TRY IT: Continue the post below about evolving an operating system kernel, picking up after its final sentence.

EXERCISE PASSAGE:

○ ○ ○ ○ ○

Sunday, August 1, 2010

Evolutionary Kernel

In the past, I mentioned genetic algorithms as a way of producing powerful code that not even the programmer thought of. Here's what I wrote, as a refresher:
Evolution is an important principle in modern biology, and the subject is frankly impossible to understand without it. Evolutionary biology states that genes drift over time, and successful ones predominate over unsuccessful. Therefore, life adjusts to current conditions, whatever they may be.
Genetic algorithms adjust computer code, or abstract computerized representations, according to a fitness function. When the genetic algorithm is trying to design something, the fitness function works according to the qualities of the thing trying to be designed. When the genetic algorithm is designing an algorithm, the fitness function determines how efficiently the target runs.
So, I realized that genetic programming works best when we know what the correct result is, but aren't entirely sure of how to get there. So we have genetic algorithms evolve to produce the most efficient solution. (This solution can then be generalized for more abstract problems. And because of this, I think we should try to evolve an operating systems kernel.
The kernel is the central part of the OS that must run all the time, never leaving memory. It handles the computer's resources, determines which program is allowed to run (is "database" more important than "solitare?"), and prevents errors in one program from taking down the rest of the system.

○ ○ ○ ○ ○

DATASET ENTRIES:
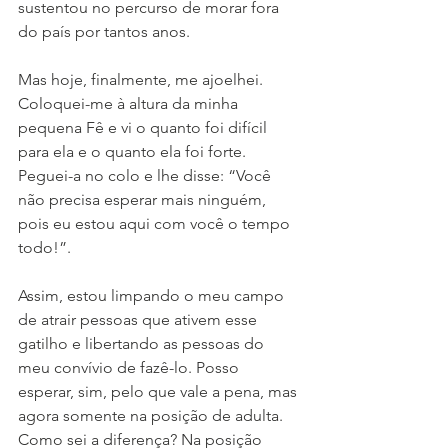
sustentou no percurso de morar fora 
do país por tantos anos.
Mas hoje, finalmente, me ajoelhei. 
Coloquei-me à altura da minha 
pequena Fê e vi o quanto foi difícil 
para ela e o quanto ela foi forte. 
Peguei-a no colo e lhe disse: “Você 
não precisa esperar mais ninguém, 
pois eu estou aqui com você o tempo 
todo!”.
Assim, estou limpando o meu campo 
de atrair pessoas que ativem esse 
gatilho e libertando as pessoas do 
meu convívio de fazê-lo. Posso 
esperar, sim, pelo que vale a pena, mas 
agora somente na posição de adulta. 
Como sei a diferença? Na posição 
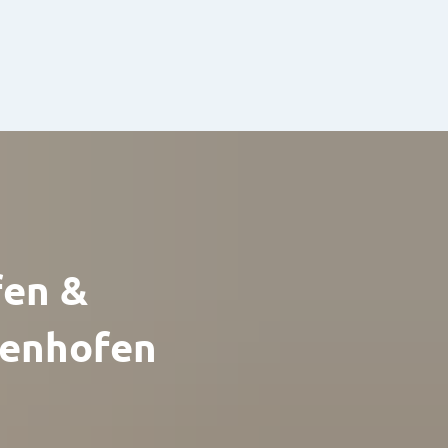
en &
enhofen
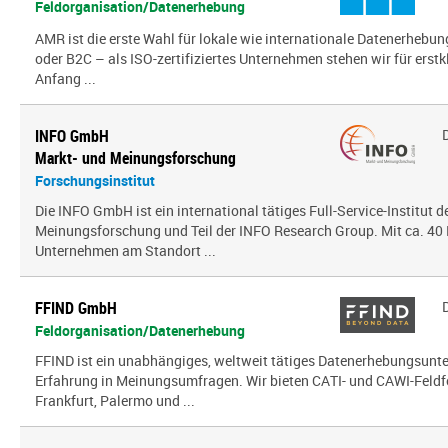
Feldorganisation/Datenerhebung
AMR ist die erste Wahl für lokale wie internationale Datenerhebun
oder B2C – als ISO-zertifiziertes Unternehmen stehen wir für erst
Anfang ...
INFO GmbH
Markt- und Meinungsforschung
Forschungsinstitut
Die INFO GmbH ist ein international tätiges Full-Service-Institut d
Meinungsforschung und Teil der INFO Research Group. Mit ca. 40 
Unternehmen am Standort ...
FFIND GmbH
Feldorganisation/Datenerhebung
FFIND ist ein unabhängiges, weltweit tätiges Datenerhebungsun
Erfahrung in Meinungsumfragen. Wir bieten CATI- und CAWI-Feldf
Frankfurt, Palermo und ...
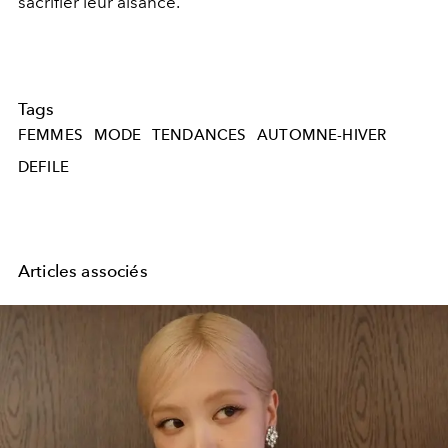
sacrifier leur aisance.
Tags
FEMMES
MODE
TENDANCES
AUTOMNE-HIVER
DEFILE
Articles associés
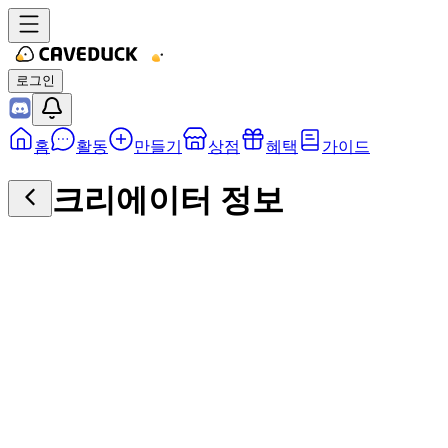
로그인
홈
활동
만들기
상점
혜택
가이드
크리에이터 정보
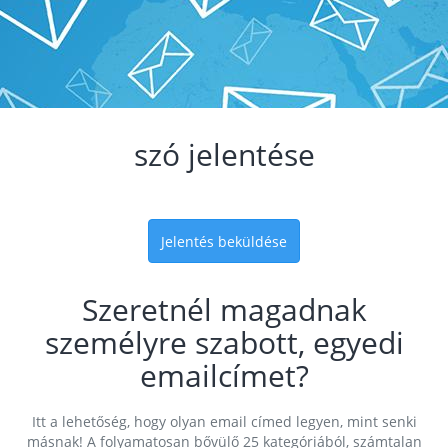
szó jelentése
Jelentés beküldése
Szeretnél magadnak
személyre szabott, egyedi
emailcímet?
Itt a lehetőség, hogy olyan email címed legyen, mint senki
másnak! A folyamatosan bővülő 25 kategóriából, számtalan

○ ○ ○ ○ ○

ANSWER TO THE EXERCISE:
Various kernels would be run through an obstacle course of tasks, like starting a certain set of programs, one of which has a pointer-arithmatic error and will "crash" it unless the kernel intervenes. There should be memory access, disk access, scheduling, and conflict management issues. Afterwards, the run time of all these is recorded. The program with the most application run time and the least kernel run time (it efficiently ran as many programs for as long as possible) "wins," and is bred into the next generation. The one with most crashes "loses" and is killed, as is the one that ran the least efficiently. After many many generations, we would have the best possible kernel.
The next step would be to reverse engineer it...

2 comments:

TAE said...

People are doing exactly what you describe:

http://www.newscientist.com/article/mg20727723.700-artificial-life-forms-evolve-basic-intelligence.html?full=true

Professor Preposterous said...

Your article was mostly about applying genetic programming to robotics. I'm talking about applying genetic programming to operating systems.